01. VMware vSAN Concept
This is part of the VMware vSAN Technical Deep Dives and Tutorials series. By using the following link, you can access and explore more objectives from the VMware vSAN.
VMware vSAN [v8] – Technical Deep Dives and Tutorials
vSAN is an enterprise solution that is fully integrated with vSphere, which means that you don’t need to install additional software. When you turn on vSAN, you get a 60-day trial license to use all of the vSAN features and can perform the following functions:
• Aggregate local storage together into a single cluster-wide shared datastore
• Utilize networking for host communications
• Enhance server hardware resource utilization
• Reduce data center requirements for power and cooling
vSAN works is by taking the local storage in the ESXi host and aggregating it all together to form a single vSAN datastore. The storage devices can be SSDs, Spinning Disks, or NVMe. Once we aggregate all of the storage together, we then use the network to provide communications between the different hosts. Having a reliable network and a fast network ensures that vSAN operates optimally.
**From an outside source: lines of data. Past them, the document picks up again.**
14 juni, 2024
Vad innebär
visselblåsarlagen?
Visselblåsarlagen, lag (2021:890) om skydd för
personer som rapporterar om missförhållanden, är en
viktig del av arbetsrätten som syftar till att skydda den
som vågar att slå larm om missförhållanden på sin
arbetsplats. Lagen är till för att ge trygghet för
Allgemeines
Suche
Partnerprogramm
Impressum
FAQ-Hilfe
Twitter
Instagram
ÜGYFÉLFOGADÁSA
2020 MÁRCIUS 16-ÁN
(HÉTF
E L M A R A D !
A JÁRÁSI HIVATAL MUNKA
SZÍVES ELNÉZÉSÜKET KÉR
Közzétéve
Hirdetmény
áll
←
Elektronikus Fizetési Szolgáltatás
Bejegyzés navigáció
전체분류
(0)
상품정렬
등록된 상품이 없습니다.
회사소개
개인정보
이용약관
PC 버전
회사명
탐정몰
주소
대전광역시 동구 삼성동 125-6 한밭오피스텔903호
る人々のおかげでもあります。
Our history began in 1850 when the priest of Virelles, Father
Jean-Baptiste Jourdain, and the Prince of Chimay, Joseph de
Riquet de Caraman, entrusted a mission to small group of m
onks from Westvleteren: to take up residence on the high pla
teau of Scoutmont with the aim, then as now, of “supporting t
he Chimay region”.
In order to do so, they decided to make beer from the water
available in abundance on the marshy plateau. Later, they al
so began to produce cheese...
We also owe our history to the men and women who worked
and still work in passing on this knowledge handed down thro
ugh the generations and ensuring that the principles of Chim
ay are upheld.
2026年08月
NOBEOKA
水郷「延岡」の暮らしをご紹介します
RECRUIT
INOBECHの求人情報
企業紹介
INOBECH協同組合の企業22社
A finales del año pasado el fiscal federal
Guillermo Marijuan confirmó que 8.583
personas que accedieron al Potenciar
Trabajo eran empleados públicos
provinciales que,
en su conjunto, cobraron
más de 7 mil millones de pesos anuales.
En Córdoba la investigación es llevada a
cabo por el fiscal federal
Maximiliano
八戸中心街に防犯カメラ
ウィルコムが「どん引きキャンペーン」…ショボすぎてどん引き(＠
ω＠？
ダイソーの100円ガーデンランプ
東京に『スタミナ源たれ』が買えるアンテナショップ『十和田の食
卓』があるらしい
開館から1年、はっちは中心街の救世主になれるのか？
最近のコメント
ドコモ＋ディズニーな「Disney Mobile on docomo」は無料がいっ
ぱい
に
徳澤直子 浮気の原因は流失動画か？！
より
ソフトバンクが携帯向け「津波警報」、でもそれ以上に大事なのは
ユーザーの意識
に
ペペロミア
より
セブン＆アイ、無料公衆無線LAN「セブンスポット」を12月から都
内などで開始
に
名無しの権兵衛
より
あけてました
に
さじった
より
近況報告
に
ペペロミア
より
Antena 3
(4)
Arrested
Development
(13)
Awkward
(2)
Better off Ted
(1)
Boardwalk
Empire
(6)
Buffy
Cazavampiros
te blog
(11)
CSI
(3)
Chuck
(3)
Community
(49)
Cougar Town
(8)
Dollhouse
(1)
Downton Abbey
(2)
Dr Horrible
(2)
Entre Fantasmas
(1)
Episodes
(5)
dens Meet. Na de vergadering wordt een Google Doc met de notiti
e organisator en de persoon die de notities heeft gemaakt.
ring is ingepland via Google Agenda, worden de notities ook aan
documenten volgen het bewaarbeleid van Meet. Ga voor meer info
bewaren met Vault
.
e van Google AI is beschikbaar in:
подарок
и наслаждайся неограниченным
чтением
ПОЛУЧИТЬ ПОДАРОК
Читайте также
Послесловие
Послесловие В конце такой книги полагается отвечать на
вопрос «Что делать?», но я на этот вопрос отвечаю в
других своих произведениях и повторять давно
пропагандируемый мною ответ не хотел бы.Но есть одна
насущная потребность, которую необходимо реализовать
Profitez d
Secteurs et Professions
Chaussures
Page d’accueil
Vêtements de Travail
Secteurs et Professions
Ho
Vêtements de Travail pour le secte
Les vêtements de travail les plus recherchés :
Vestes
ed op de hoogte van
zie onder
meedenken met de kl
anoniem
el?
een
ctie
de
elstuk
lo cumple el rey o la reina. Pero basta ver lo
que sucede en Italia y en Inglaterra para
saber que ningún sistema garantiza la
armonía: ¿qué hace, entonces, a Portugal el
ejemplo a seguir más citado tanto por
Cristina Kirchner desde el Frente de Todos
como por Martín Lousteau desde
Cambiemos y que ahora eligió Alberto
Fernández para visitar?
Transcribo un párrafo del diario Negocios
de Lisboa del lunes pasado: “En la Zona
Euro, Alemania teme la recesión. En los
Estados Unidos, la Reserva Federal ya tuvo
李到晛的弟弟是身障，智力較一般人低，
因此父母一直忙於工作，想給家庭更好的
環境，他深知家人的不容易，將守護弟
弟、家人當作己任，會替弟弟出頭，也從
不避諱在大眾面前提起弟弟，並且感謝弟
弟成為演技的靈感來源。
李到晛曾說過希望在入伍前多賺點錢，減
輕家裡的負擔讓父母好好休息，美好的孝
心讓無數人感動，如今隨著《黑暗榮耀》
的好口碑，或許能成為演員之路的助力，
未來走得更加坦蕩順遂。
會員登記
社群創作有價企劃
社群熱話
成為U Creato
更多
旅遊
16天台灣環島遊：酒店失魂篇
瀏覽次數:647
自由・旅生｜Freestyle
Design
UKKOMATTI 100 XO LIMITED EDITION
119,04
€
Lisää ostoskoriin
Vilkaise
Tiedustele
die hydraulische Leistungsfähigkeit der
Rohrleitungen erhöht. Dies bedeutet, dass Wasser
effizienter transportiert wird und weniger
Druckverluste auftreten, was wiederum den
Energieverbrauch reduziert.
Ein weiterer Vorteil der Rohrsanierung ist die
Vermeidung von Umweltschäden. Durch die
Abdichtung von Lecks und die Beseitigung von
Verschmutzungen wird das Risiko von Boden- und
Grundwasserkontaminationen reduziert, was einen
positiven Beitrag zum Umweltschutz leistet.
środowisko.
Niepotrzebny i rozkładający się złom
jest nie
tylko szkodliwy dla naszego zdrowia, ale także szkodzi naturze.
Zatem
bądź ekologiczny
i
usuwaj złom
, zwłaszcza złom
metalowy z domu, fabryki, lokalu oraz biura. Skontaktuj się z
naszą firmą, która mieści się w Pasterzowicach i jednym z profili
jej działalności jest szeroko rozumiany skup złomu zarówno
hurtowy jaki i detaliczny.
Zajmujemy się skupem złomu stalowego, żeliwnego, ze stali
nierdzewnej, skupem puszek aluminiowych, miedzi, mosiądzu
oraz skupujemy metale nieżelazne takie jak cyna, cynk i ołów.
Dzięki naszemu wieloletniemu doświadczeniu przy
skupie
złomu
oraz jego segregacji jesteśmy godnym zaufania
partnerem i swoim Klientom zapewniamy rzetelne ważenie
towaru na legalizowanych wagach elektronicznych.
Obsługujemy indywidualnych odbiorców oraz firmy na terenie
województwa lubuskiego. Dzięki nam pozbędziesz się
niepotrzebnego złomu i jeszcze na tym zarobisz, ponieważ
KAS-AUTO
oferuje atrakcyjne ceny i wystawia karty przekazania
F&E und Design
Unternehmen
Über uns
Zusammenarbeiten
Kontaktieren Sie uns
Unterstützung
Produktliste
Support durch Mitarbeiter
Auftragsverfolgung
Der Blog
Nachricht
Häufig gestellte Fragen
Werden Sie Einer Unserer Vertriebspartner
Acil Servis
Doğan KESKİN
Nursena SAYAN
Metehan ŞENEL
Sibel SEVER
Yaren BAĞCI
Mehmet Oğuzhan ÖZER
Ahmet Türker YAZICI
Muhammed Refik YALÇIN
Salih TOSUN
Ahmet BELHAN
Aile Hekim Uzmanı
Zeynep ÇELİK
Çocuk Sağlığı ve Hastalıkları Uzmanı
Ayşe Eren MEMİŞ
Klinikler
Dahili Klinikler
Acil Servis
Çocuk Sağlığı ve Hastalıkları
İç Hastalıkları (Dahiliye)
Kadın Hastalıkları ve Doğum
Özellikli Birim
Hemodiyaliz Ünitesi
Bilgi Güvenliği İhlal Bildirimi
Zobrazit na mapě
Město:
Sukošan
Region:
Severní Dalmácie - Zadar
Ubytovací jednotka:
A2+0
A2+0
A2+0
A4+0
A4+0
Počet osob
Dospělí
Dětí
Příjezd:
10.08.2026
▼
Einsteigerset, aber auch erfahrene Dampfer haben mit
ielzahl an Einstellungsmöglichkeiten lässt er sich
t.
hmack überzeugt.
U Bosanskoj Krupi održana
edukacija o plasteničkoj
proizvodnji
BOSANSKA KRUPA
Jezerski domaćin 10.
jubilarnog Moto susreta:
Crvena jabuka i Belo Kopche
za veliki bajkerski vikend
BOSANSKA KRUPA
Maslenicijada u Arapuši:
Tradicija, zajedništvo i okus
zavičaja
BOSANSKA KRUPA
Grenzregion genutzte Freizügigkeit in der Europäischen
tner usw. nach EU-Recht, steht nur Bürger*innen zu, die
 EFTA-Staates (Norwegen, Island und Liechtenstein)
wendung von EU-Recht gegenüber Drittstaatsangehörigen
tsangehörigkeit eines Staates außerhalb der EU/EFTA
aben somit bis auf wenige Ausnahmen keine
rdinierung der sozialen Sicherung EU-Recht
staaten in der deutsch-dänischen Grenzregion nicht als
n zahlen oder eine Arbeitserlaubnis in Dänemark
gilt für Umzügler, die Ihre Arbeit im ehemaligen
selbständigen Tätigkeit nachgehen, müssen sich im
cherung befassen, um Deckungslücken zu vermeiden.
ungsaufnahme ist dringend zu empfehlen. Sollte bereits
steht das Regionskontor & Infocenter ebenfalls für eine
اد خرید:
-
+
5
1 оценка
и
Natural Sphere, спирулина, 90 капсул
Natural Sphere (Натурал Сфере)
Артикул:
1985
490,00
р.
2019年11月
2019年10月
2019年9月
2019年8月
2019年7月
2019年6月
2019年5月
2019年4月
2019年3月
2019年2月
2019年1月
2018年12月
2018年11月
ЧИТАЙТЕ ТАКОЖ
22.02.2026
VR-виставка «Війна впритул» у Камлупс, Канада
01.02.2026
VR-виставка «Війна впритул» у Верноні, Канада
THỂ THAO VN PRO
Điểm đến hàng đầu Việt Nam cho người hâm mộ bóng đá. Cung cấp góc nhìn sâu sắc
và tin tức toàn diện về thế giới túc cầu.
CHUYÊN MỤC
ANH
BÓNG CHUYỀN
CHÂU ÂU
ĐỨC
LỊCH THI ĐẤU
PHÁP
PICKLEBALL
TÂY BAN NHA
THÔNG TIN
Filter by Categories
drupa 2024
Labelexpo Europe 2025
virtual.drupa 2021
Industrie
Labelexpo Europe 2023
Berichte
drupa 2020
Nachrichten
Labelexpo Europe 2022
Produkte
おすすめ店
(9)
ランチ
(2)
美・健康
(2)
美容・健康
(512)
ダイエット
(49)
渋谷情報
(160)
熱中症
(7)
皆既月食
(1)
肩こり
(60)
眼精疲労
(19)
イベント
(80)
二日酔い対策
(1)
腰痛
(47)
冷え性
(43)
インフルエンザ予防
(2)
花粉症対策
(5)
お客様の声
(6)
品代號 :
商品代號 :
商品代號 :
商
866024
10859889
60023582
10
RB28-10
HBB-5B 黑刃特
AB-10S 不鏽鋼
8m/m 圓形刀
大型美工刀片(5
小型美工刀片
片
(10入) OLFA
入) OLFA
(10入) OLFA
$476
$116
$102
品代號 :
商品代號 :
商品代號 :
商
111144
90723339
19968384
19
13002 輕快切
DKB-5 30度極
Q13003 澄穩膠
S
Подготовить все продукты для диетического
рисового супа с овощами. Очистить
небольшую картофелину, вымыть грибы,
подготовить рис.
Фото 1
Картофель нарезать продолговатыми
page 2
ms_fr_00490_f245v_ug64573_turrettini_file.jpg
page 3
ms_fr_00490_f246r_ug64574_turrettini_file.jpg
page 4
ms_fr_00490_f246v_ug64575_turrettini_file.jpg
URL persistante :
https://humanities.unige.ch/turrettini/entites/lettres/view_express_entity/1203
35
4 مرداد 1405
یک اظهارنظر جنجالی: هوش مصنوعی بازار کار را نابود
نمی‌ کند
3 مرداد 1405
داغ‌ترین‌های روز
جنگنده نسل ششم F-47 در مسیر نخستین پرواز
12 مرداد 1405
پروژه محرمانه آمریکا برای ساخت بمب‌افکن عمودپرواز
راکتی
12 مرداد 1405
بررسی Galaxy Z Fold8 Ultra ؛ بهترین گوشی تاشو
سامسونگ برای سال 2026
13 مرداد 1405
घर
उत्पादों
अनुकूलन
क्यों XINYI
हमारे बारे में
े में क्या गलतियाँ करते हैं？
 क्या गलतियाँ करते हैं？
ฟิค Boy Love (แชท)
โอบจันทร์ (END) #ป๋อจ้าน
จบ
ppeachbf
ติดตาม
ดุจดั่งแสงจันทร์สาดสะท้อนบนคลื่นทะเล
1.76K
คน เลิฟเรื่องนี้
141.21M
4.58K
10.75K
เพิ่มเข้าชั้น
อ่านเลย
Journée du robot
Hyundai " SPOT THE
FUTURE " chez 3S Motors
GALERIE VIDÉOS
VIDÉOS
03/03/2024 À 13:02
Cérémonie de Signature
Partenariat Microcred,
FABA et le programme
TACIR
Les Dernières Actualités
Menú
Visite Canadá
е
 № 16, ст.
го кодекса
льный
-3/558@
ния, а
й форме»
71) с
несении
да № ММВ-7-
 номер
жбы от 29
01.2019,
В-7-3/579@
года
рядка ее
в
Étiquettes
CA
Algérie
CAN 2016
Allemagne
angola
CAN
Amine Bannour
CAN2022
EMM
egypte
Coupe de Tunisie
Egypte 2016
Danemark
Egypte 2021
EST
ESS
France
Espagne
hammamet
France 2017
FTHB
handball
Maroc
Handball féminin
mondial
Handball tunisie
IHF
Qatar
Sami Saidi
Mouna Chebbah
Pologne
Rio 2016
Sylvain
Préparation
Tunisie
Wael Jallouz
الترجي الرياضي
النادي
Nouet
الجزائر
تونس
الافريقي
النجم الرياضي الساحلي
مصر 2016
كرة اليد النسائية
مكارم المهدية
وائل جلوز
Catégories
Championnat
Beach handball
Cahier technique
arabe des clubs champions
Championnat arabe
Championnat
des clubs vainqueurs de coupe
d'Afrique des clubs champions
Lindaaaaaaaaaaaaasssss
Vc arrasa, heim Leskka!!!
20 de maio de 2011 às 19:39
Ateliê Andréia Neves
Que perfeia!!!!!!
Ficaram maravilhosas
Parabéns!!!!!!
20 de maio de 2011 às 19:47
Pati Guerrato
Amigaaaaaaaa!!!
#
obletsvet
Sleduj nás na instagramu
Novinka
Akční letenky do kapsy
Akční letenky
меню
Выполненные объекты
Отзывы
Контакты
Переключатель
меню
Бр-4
Ultimately, this allows us to maximize our existing resources and our server footprint.
The administration is performed inside of the vSphere client instead of an external tool.
vSAN Cluster Types
vSAN provides four types of deployment architectures:
Single-site vSAN cluster: This is the most common type of deployment and is typically used for a single-site deployment. vSAN is able to support between 3 to 64 hosts per vSAN cluster.
Two-Node vSAN cluster: This is typically used for a small branch office or an environment that doesn’t need a large footprint. The Two-Node vSAN cluster can run a max of 25 VMs with the Remote Office Branch Office vSAN license. To fully support this deployment, a Witness is needed to ensure quorum. The witness can either be an appliance (preferred) or a physical server. If a physical server is used, an additional vSAN license is required. The witness typically runs at the main data center or a third alternative site.
Stretched vSAN Cluster: This is typically used in a metro or campus wide site, and provides geographic deployment of vSAN. This ensures if power, cooling, or network are lost at one site, the VM workload can run at another site. A max of 20 hosts are supported per data site, and vSAN supports a max of two data sites. The witness is needed at a dedicated third witness site.
Cross-Cluster Capacity Sharing: This is typically used to share siloed storage between vSAN clusters. You can mount remote datastores from one vSAN cluster to another vSAN cluster either bi-directionally or unidirectionally.
vSAN Datastore
vSAN takes all of the local storage, aggregating it all together to form a single cluster-wide datastore. With vSAN, we just have one local datastore per cluster. As we add more local storage devices (SSDs, spinning disks, or NVMe), we can scale up the storage/vSAN datastore in our environment. We can also add more host to the environment, scaling out, which adds more compute and storage resources.
The vSphere Client has a couple of default storage policies, but we can create custom storage policies to fit our business needs. Storage policies allow us to tell vSAN how we want to structure data between hosts (RAID-0/1/5/6). vSAN can also provide file shares via SMB, NFS, and iSCSI to fit business needs.
vSAN Data Storage
Our ESXi hosts can support different types of datastores (vSAN, VMFS, and NFS). At the end of the day, they all store VM data, but how they store data is different. vSAN is object-based storage vs block-based storage with VMFS, and file-based storage with NFS. An example of an object would be a VMDK. If you have a VM that has two VMDKs, you’d have two VMDK objects. We then apply a storage policy to those objects. For example, VMDK 1 could have a RAID-1 mirroring policy and VMDK 2 could have a RAID-5 striping policy.